Carry on the news excerpt below about closed UK pubs and their unsold beer, starting right after its final sentence.

== SUPPLIED PASSAGE ==
=====
Pub owners are unable to sell their ale and lagers due to the order to close down their stores.
Chief executive of the Campaign for Real Ale Tom Stainer lamented that the situation is “a very sad waste of all the work and talent that goes into producing great beer.”
“People won’t get to drink it and all those resources have been used up for nothing,” he added.
In his estimates, Stainer suggests that in the each pub in the UK must have 15 barrels stored in their cellar, and there are about 39,000 in the country alone.
Most of these barrels can contain up to 11 gallons each, with some come in nine-gallon casks, and they last for three to four months after delivery.
If social distancing measures remain in place for several more months, most of these stock will have to go to waste.
Keris De Villiers, the owner of the some of the well-known pubs in south-west London says that barrels is worth around £10,000 ($12,500) each, and 1,000 liters more are stored at a microbrewery she and her husband had set up recently.
=====
== SUPPLIED INFORMATION ==
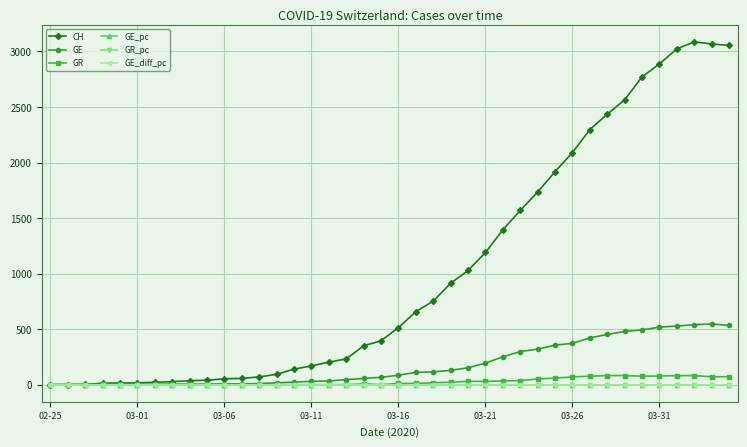

True or false: GE_diff_pc has more than 2 points higher than both neighbors.

True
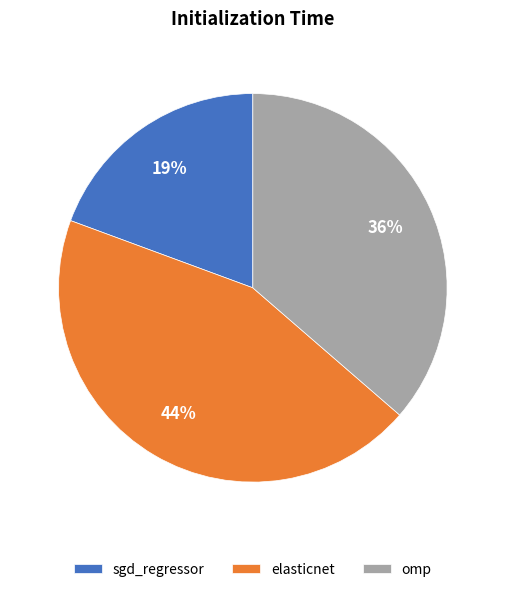

Does sgd_regressor represent more than half of the total?

No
=====
== SOLVED EXERCISE ==
“We could do takeaways, but that would mean selling beer on the corner of a very small pavement,” she said.
“That wouldn’t be socially responsible, with the need for people to keep their distance from one another. The whole situation is heart-breaking.”
She added, “Our brewer literally talks to his tanks when he’s at work every day. People really care about the beer they’re making. It’s a craft and people are passionate about it.”
Breweries and distributors offered to take their barrels back after the lockdown, with no extra costs to take some of the financial pressure off of small business owners.